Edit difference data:
---
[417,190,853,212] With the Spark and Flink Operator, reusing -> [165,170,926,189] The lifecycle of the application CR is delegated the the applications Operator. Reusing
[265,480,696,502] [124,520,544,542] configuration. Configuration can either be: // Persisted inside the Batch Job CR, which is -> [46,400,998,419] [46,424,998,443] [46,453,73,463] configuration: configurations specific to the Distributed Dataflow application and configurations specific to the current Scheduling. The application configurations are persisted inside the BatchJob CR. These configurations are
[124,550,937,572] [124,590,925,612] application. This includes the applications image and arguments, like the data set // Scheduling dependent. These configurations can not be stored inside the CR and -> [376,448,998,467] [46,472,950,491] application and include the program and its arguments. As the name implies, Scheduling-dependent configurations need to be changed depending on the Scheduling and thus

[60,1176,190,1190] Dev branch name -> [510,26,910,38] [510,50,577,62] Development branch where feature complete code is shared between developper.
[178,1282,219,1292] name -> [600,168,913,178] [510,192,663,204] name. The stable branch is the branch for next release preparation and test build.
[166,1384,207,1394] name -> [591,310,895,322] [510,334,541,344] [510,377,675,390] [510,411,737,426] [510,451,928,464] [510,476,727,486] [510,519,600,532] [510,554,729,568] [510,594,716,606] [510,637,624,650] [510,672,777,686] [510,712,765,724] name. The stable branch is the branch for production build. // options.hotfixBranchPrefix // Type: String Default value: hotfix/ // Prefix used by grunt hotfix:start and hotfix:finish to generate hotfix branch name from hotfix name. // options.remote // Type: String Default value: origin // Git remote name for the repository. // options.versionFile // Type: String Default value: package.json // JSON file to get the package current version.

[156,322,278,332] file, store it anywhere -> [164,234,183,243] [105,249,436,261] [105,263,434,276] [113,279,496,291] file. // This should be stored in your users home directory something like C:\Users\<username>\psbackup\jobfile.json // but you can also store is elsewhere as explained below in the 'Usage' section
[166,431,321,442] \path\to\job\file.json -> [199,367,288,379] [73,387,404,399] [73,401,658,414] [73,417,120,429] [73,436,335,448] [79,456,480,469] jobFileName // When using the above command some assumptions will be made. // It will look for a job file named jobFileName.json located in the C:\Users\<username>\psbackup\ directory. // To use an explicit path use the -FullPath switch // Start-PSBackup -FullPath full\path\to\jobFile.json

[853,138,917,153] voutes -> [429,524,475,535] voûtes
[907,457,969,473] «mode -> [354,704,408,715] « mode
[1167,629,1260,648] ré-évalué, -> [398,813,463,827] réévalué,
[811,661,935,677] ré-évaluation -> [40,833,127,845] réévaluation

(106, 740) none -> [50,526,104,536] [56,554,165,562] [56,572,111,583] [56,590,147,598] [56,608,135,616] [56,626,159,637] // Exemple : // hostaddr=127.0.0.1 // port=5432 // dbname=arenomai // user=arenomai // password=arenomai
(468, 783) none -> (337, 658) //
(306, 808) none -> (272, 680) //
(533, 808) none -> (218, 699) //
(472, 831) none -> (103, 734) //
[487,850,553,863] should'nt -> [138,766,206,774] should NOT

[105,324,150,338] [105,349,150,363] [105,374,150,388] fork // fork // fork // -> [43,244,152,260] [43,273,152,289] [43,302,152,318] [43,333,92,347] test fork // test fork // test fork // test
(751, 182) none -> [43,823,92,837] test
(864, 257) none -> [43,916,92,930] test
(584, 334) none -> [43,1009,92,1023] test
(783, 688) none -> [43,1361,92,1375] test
---
*Task prompt*: Please tally every line of the entries that holds "stable" and answer with that figure alone.

*Answer box*: 2